* **What to do**
A. Decide whether each statement below agrees with the article on emerging adults and sex. Answer yes or no for each and quote the words from the article that decide it. (i) Connie's daughter is 24 years old. (ii) Connie's daughter has already moved in with her boyfriend. (iii) The article says parents and churches talk about every fact of life.
B. Carry on the article on emerging adults and sex from where it stops.

Extract provided below:

5 Ways to Help Emerging Adults Find Good Love and Good Lovin’

By Haydn Shaw

Connie wrung her hands as she confessed that her 24-year-old daughter had started having sex with her boyfriend.

“My husband and I raised her in the church. Until recently she believed that sex outside of marriage is wrong,” Connie told me. “But she informed me that as soon as she can get a better job, she’s moving in with her boyfriend. She says they love each other and plan to get married in a few years.”

Why are my kids putting off marriage but not sex? is a question I hear all the time from parents, especially committed Christians. I’m not surprised.

Most parents and churches do attempt to talk about the facts of life. We explain that God designed sex for marriage. Often we promise that sex will be much better if emerging adults will wait. But there are two facts of life we don’t talk about, and our silence is hurting our young people.

End of Extract provided.
Dataset extract below:

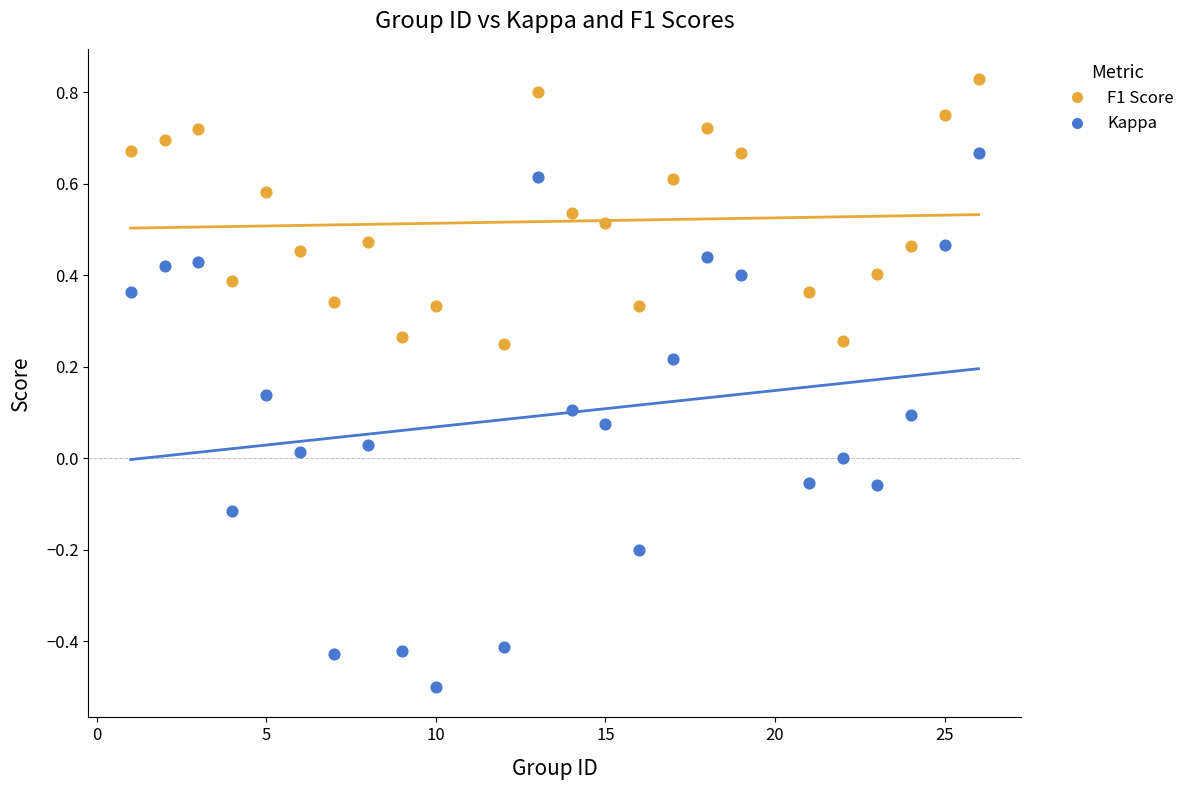

Which series contains the highest Y value?

F1 Score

End of Dataset extract.

* **Numbered answers**
A.
(i) Yes: "her 24-year-old daughter had started having sex with her boyfriend"
(ii) No: "as soon as she can get a better job, she’s moving in with her boyfriend"
(iii) No: "But there are two facts of life we don’t talk about"

B.
We don’t talk about the fact that most Christian singles are having sex. According to religion researcher Robert Wuthnow—from his book After the Baby Boomers (2007)—evangelical Protestants are the most likely to say that premarital sex is always wrong (about 42 percent), yet 69 percent of unmarried evangelicals ages 21 to 45, and 78 percent of mainline Protestants, had sex with at least one partner during the past year.

We must also consider that millennials are waiting about five years longer to marry than boomers. Since most of us who are older didn’t wait that long for marriage, we don’t know what to tell them. Some of us doubt anything will work, so we say nothing and hope they aren’t doing what they shouldn’t be doing. But it sends mixed messages to our kids when we don’t talk about sex much in a world that talks about it constantly, that worships it. And when singles do ask how to handle their sexual desires for five additional years, parents and churches stammer and mumble things about trusting God and holding strong.

Emerging adults (and their parents and grandparents) need practical help figuring out how to deal with the additional five years until marriage. We have to start talking about this new fact of life.

Millennials want to marry eventually, but like Connie’s daughter, they don’t think it’s realistic to go without sex until they’re 26 and finally get married. Western culture flipped during the 1960s. Christianity historically has said that sex was good but not vital. The sexual revolution said that sex was vital and faith optional.

So what do we do?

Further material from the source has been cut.